Work required
When you reach the line containing "left knee: (715, 873)" in the entries below, start writing out each line exactly, and stop after the line containing "right shoulder: (47, 387)".

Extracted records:
----
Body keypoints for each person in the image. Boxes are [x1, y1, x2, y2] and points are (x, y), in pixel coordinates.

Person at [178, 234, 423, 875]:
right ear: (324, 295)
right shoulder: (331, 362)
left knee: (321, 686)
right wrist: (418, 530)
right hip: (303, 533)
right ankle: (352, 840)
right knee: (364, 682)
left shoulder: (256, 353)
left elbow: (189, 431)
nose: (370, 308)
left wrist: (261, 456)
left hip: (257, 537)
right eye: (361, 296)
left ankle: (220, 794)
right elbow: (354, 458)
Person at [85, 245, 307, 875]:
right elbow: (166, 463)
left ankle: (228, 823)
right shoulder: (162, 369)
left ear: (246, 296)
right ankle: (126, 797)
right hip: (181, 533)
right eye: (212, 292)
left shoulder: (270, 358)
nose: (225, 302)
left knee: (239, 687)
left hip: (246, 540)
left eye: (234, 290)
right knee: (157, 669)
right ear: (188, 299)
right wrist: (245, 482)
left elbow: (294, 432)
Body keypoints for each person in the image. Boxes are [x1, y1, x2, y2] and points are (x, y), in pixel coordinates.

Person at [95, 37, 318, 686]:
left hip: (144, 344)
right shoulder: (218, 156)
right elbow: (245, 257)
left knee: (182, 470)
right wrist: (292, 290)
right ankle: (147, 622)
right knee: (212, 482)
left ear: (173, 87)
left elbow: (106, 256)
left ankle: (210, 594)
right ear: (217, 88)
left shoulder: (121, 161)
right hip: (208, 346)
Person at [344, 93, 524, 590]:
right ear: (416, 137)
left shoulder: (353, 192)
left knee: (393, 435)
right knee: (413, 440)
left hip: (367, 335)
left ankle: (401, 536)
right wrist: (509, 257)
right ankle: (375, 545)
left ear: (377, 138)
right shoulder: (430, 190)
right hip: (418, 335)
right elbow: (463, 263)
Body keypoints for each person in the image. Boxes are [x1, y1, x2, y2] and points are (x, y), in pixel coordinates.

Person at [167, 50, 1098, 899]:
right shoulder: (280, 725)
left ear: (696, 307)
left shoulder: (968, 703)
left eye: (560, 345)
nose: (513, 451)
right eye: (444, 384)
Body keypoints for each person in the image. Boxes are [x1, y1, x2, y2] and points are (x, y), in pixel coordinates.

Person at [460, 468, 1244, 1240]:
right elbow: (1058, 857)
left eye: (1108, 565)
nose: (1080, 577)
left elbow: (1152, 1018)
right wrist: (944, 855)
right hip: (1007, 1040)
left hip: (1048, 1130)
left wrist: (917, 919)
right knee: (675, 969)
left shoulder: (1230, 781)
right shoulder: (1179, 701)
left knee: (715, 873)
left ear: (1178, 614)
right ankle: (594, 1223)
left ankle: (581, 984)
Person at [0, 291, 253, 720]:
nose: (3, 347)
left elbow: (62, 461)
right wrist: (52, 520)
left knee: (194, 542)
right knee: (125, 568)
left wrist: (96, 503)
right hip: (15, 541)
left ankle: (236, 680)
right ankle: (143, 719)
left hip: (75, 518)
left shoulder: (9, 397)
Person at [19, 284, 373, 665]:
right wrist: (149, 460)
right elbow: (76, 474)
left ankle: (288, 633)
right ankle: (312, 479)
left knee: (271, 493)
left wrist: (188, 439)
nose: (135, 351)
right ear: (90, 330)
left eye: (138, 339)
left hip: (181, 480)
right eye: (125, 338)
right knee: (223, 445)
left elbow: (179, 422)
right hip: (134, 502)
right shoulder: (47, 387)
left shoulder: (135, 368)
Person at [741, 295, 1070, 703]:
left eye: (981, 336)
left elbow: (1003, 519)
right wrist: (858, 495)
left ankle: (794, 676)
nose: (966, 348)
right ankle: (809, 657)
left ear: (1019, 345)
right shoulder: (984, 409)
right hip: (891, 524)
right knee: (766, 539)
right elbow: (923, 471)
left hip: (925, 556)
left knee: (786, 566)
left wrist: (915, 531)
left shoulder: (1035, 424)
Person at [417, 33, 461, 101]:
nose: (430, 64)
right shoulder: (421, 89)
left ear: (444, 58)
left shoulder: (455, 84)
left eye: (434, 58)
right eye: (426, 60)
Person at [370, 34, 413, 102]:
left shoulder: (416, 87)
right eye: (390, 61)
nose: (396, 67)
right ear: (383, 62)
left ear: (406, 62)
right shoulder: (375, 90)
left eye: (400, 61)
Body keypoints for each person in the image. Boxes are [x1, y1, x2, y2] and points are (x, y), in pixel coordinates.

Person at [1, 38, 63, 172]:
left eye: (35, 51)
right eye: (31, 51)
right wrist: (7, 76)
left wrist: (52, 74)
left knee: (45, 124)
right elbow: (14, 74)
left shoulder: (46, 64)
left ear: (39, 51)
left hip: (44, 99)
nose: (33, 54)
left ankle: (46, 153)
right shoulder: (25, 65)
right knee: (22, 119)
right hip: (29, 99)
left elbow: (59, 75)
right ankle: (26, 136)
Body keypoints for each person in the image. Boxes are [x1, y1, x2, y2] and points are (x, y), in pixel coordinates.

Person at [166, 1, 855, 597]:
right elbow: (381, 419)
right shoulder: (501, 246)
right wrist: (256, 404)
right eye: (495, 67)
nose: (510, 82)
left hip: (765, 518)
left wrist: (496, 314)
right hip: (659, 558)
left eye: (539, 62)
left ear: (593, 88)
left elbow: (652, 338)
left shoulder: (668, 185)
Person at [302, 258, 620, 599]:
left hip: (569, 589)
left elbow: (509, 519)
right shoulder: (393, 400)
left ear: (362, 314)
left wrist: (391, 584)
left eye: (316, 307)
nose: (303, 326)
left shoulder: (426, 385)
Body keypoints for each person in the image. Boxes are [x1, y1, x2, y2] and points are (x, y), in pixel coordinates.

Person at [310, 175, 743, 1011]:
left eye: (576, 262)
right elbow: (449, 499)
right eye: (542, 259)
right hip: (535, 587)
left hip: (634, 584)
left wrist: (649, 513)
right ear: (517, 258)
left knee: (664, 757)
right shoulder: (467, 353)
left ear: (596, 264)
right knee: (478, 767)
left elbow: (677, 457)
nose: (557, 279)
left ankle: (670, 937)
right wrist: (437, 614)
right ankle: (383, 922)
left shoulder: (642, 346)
----
Answer section
left knee: (715, 873)
left ear: (1178, 614)
right ankle: (594, 1223)
left ankle: (581, 984)
Person at [0, 291, 253, 720]:
nose: (3, 347)
left elbow: (62, 461)
right wrist: (52, 520)
left knee: (194, 542)
right knee: (125, 568)
left wrist: (96, 503)
right hip: (15, 541)
left ankle: (236, 680)
right ankle: (143, 719)
left hip: (75, 518)
left shoulder: (9, 397)
Person at [19, 284, 373, 665]:
right wrist: (149, 460)
right elbow: (76, 474)
left ankle: (288, 633)
right ankle: (312, 479)
left knee: (271, 493)
left wrist: (188, 439)
nose: (135, 351)
right ear: (90, 330)
left eye: (138, 339)
left hip: (181, 480)
right eye: (125, 338)
right knee: (223, 445)
left elbow: (179, 422)
right hip: (134, 502)
right shoulder: (47, 387)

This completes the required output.